# Required action
When you reach the line in the listing below that contains "ក្នុង​ពេល ៨,១ វិនាទី។", begin returning lines exactly as written, and stop after the line that contains "ចំណាយ​ពេល ៦,១ វិនាទី​ប៉ុណ្ណោះ។". Return no other lines.

# Supplied information
════
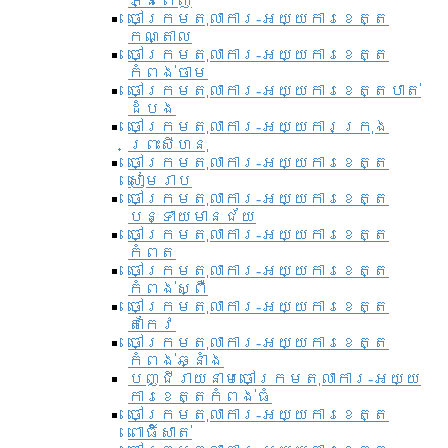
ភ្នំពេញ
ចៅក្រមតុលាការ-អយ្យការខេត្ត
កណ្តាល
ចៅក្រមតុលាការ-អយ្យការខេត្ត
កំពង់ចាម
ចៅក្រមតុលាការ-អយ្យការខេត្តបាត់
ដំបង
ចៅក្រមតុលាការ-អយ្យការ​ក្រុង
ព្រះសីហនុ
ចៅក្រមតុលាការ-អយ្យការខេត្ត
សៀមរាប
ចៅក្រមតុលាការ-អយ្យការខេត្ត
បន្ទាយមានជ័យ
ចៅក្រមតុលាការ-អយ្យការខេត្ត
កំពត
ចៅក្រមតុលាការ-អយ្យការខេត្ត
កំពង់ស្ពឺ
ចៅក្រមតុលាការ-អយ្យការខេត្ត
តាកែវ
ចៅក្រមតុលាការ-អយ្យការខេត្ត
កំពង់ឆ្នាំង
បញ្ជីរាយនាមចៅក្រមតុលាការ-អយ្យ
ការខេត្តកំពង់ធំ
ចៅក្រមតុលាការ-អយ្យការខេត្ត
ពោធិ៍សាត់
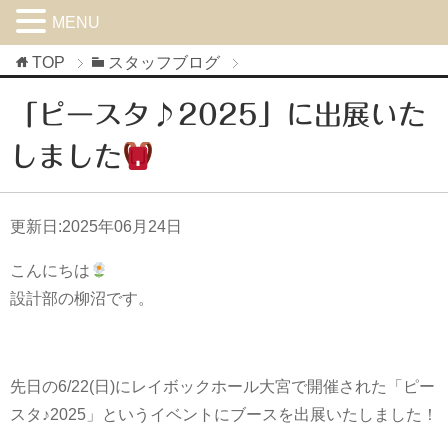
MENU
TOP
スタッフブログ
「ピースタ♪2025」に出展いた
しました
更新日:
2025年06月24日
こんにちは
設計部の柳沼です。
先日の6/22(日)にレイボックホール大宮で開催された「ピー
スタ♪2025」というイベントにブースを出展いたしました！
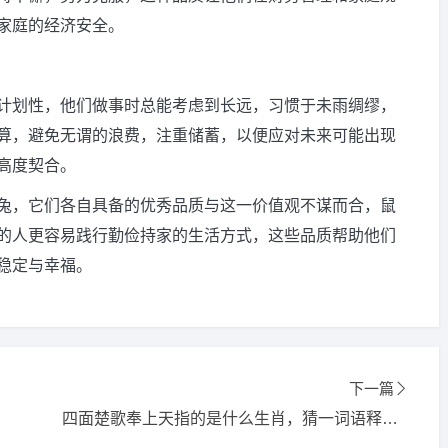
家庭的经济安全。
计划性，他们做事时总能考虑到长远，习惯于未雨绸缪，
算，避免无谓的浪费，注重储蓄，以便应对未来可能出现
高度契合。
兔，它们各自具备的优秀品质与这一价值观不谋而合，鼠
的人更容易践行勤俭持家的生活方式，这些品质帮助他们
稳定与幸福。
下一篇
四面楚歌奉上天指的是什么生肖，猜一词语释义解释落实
════
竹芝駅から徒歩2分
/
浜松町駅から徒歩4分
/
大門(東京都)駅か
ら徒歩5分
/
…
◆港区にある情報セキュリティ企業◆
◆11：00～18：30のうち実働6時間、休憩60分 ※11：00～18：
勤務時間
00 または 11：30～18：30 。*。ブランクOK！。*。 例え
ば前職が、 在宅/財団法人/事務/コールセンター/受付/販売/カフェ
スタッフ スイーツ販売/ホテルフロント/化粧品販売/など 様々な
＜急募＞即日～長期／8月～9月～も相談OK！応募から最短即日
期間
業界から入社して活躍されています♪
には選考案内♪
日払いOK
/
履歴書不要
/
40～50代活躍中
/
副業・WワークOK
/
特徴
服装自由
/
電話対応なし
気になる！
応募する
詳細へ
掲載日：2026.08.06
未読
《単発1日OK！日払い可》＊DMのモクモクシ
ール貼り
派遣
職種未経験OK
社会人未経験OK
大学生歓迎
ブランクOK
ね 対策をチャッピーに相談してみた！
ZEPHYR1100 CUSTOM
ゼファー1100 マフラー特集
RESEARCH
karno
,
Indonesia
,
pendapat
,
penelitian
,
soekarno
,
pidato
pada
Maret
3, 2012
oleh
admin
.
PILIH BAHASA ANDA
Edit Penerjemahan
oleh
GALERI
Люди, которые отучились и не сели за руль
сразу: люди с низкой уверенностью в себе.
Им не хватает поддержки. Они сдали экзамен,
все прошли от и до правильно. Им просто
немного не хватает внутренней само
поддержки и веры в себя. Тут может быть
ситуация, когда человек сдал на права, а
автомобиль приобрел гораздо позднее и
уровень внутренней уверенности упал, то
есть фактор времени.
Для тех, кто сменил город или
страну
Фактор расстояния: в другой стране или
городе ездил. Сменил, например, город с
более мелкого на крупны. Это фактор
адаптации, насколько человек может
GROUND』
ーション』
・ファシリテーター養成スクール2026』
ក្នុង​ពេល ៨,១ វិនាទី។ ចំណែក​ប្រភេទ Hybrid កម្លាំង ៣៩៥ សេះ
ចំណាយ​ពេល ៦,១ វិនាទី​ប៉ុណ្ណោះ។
════
# Output
ក្នុង​ពេល ៨,១ វិនាទី។ ចំណែក​ប្រភេទ Hybrid កម្លាំង ៣៩៥ សេះ
ចំណាយ​ពេល ៦,១ វិនាទី​ប៉ុណ្ណោះ។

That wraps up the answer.